# Assigned task 1
In the rows, take the lines starting with the line with "最近チェックしたアイテム" and going on through the line with "１１月２日…寒い朝です", and lay them out as a Markdown table with the columns No. and Line, skipping blank lines and leaving the pictures out.

# Excerpt to read
┏━━

Element for homogenizing the illumination with simultaneous setting of the polarization degree

Abstract

Element for homogenizing the illumination with simultaneous setting of the polarization degree, wherein the element consists of at least two components. The first component is a microlens array, and the second component is a filter for setting the desired polarization.

Description

CROSS REFERENCE TO RELATED APPLICATIONS

This patent application claims priority of German Patent Application No. 10 2007 028 195.3, filed on May 30, 2007, the application is incorporated herein by reference.

FIELD OF THE INVENTION

The invention relates to an element for homogenizing the illumination with simultaneous setting of the polarization degree. The element consists of at least two components.

SUMMARY OF THE INVENTION

It is the object of the present invention to provide an element for homogenizing the illumination with which a structured illumination of a pupil of an objective may be achieved in a simple way.

This object is achieved by an element for homogenizing the illumination with simultaneous setting of the polarization degree. The element has at least two components, wherein the first component includes a microlens array, and the second component includes a filter for setting the desired polarization.

It is particularly advantageous if the element for homogenizing the illumination with simultaneous setting of the polarization degree consists of at least two components. The first component includes a microlens array. The second component consists of a filter used for setting the desired polarization.

The filter may have a linear polarization in the X-coordinate direction. It is also contemplated that the filter has a linear polarization in the Y-coordinate direction.

┗━━

# Extracted data
┏━━

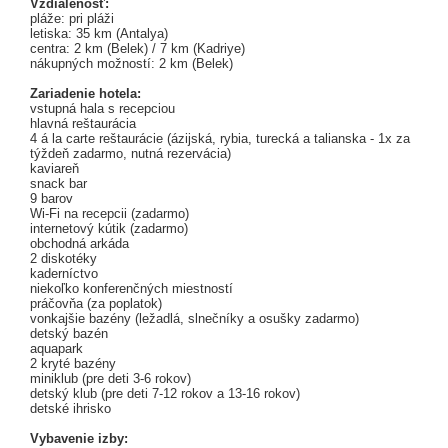
Vzdialenosť:
pláže: pri pláži
letiska: 35 km (Antalya)
centra: 2 km (Belek) / 7 km (Kadriye)
nákupných možností: 2 km (Belek)
Zariadenie hotela:
vstupná hala s recepciou
hlavná reštaurácia
4 á la carte reštaurácie (ázijská, rybia, turecká a talianska - 1x za
týždeň zadarmo, nutná rezervácia)
kaviareň
snack bar
9 barov
Wi-Fi na recepcii (zadarmo)
internetový kútik (zadarmo)
obchodná arkáda
2 diskotéky
kaderníctvo
niekoľko konferenčných miestností
práčovňa (za poplatok)
vonkajšie bazény (ležadlá, slnečníky a osušky zadarmo)
detský bazén
aquapark
2 kryté bazény
miniklub (pre deti 3-6 rokov)
detský klub (pre deti 7-12 rokov a 13-16 rokov)
detské ihrisko
Vybavenie izby:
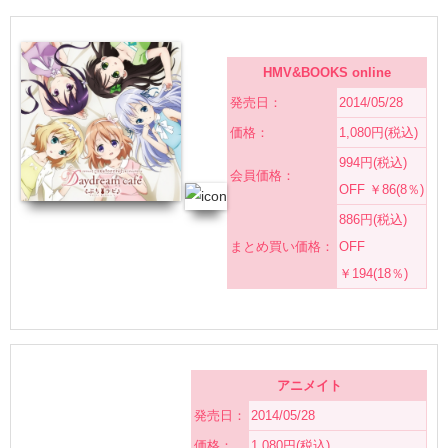
HMV&BOOKS online
発売日：
2014/05/28
価格：
1,080円(税込)
994円(税込)
会員価格：
OFF ￥86(8％)
886円(税込)
まとめ買い価格：
OFF
￥194(18％)
アニメイト
発売日：
2014/05/28
価格：
1,080円(税込)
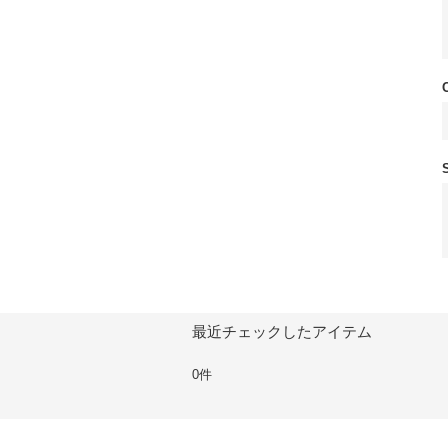
最近チェックしたアイテム
0件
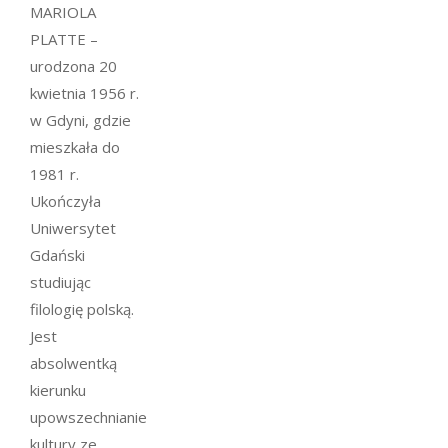
MARIOLA
PLATTE –
urodzona 20
kwietnia 1956 r.
w Gdyni, gdzie
mieszkała do
1981 r.
Ukończyła
Uniwersytet
Gdański
studiując
filologię polską.
Jest
absolwentką
kierunku
upowszechnianie
kultury ze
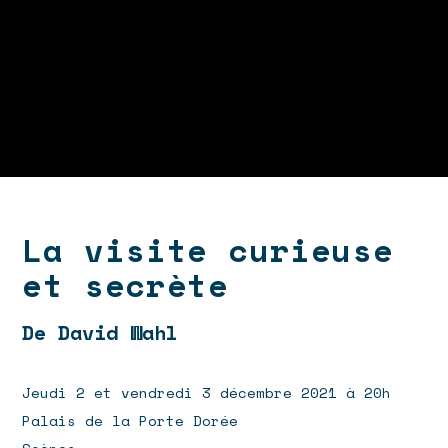
La visite curieuse
et secrète
De David Wahl
Jeudi 2 et vendredi 3 décembre 2021 à 20h
Palais de la Porte Dorée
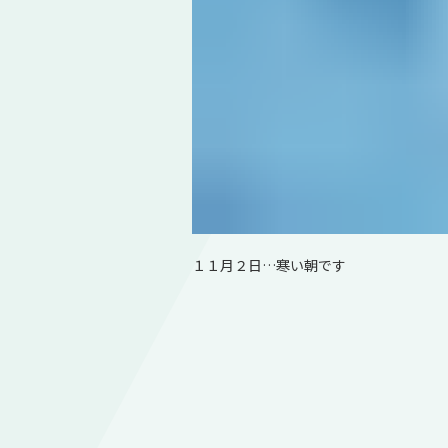
１１月２日…寒い朝です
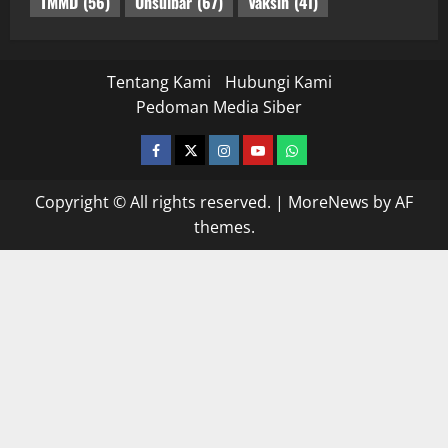
TMMD
(56)
Unsulbar
(67)
Vaksin
(41)
Tentang Kami
Hubungi Kami
Pedoman Media Siber
facebook
twitter
instagram.com
youtube
whatsapp
Copyright © All rights reserved.
|
MoreNews
by AF
themes.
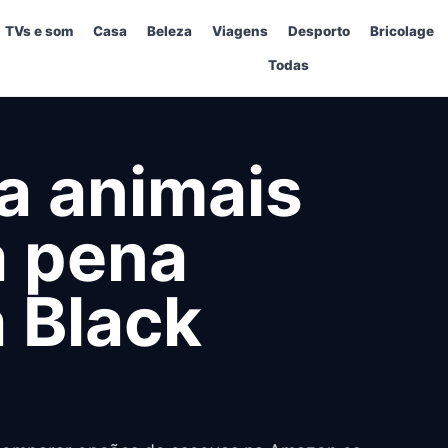
TVs e som
Casa
Beleza
Viagens
Desporto
Bricolage
Todas
a animais
a pena
 Black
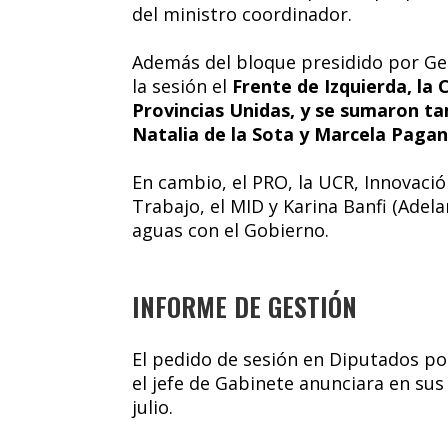
del ministro coordinador.
Además del bloque presidido por Ge
la sesión el
Frente de Izquierda, la 
Provincias Unidas, y se sumaron t
Natalia de la Sota y Marcela Pagan
En cambio, el PRO, la UCR, Innovació
Trabajo, el MID y Karina Banfi (Adela
aguas con el Gobierno.
INFORME DE GESTIÓN
El pedido de sesión en Diputados po
el jefe de Gabinete anunciara en sus
julio.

┗━━

# Assigned task 2
Print the words of the polarization element patent text starting with "It is the object" and going on through "includes a filter for setting the desired polarization.", copied word for word.

# Problem solution 1
| No. | Line |
|---|---|
| 1 | 最近チェックしたアイテム |
| 2 | 0件 |
| 3 | MARIOLA |
| 4 | PLATTE – |
| 5 | urodzona 20 |
| 6 | kwietnia 1956 r. |
| 7 | w Gdyni, gdzie |
| 8 | mieszkała do |
| 9 | 1981 r. |
| 10 | Ukończyła |
| 11 | Uniwersytet |
| 12 | Gdański |
| 13 | studiując |
| 14 | filologię polską. |
| 15 | Jest |
| 16 | absolwentką |
| 17 | kierunku |
| 18 | upowszechnianie |
| 19 | kultury ze |
| 20 | La visite curieuse |
| 21 | et secrète |
| 22 | De David Wahl |
| 23 | Jeudi 2 et vendredi 3 décembre 2021 à 20h |
| 24 | Palais de la Porte Dorée |
| 25 | １１月２日…寒い朝です |

# Problem solution 2
It is the object of the present invention to provide an element for homogenizing the illumination with which a structured illumination of a pupil of an objective may be achieved in a simple way.

This object is achieved by an element for homogenizing the illumination with simultaneous setting of the polarization degree. The element has at least two components, wherein the first component includes a microlens array, and the second component includes a filter for setting the desired polarization.